Heads are barring their staff from studying for a new flagship government qualification because they fear it will be a distraction, those running the courses have said.
The introduction of the masters in teaching and learning (MTL) - which is designed to make teaching a masters-level profession - is threatened by a lack of support from school leaders, university tutors warned.
But universities are now masterminding a "hearts and minds" campaign to convince heads to back the scheme. The Training and Development Agency for Schools (TDA), which has overall control of the course, is also running a campaign to raise awareness of the MTL.
The course, only open to staff in National Challenge schools at first, has already been hit by delays and uncertainties over funding. It begins in the North West this summer.
Headteachers are "negative" about becoming involved and will not allow their students to join up, according to Professor Robert Smedley, dean of education at Edge Hill University.
"There are misconceptions and I'm trying to spend time on the road speaking to school leaders so I can explain the concept face-to-face. But some are not listening and I find that very sad because this is an important initiative for the teaching profession," he said.
"As universities, we have a responsibility to promote something as positive as the MTL."
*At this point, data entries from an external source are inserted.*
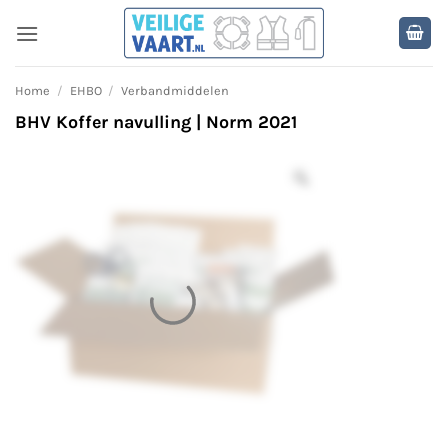
Ga
naar
inhoud
Home
/
EHBO
/
Verbandmiddelen
BHV Koffer navulling | Norm 2021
Roger Woods, dean of education at Birmingham City University, said headteachers there had also not yet understood the concept of the MTL. "They've already got so much on their plate and are under so much pressure," he said.
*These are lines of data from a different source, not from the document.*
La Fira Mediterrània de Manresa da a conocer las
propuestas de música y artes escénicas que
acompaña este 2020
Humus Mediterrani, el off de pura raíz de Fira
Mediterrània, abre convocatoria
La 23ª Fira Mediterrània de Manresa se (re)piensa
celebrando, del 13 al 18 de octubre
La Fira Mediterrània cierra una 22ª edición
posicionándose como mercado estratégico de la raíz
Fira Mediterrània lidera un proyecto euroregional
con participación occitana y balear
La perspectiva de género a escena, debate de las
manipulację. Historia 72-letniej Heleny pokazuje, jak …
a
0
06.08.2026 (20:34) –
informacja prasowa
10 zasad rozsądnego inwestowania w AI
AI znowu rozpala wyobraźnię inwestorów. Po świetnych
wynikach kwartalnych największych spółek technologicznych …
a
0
"NQTs who have jobs are being told they cannot go on the course. The solution is a 'hearts and minds' job, but that takes time. The course will take some time to settle in.
"People are inevitably going to be wary of something so big, but this is frustrating for us and we could do with a bit more understanding from schools. It won't divert attendees from their work."
Teaching union the NUT has always said the masters in teaching and learning should not be offered only to newly qualified teachers. John Bangs, the union's head of education, said: "Headteachers have never been convinced the qualification is essential to the core existence of their teachers, or that it will be able to be integrated into the school day."
School leaders who are supporting the MTL say the benefits will be "impressive and far reaching".
Neil Dixon, head of St Mary's and St Paul's Primary School in Merseyside, said: "Our NQTs will be able to develop their skills in a classroom context which will have a direct impact on our pupils.
"The qualification offer will also help our school recruit and retain excellent teachers by ensuring they have the training and experience necessary to progress and make improvements on the ground."
The MTL will cost #163;30 million in the North West alone. Those in the first five years of their careers will be targeted first by the TDA, but it will eventually be open to all teachers.
A TDA spokeswoman said: "It is worth noting that MTL is a totally new product, and for many schools a new way of working. Key ambassadors are now on board, such as Bill Laar, patron of National Primary Schools Association."
Spreading the word
About 40 per cent of all eligible newly qualified teachers (NQTs) in the North West have so far applied. Admissions there end in April. In other areas, applications are expected to be modest, mainly because of the small number of National Challenge schools.
Chris Robertson, head of the Institute of Education at the University of Worcestershire, said: "We've been asked to recruit as many NQTs to the course as possible, but I think aiming for a high percentage is unrealistic. It's more important we run a brilliant course. Then word will spread and numbers will start to build up."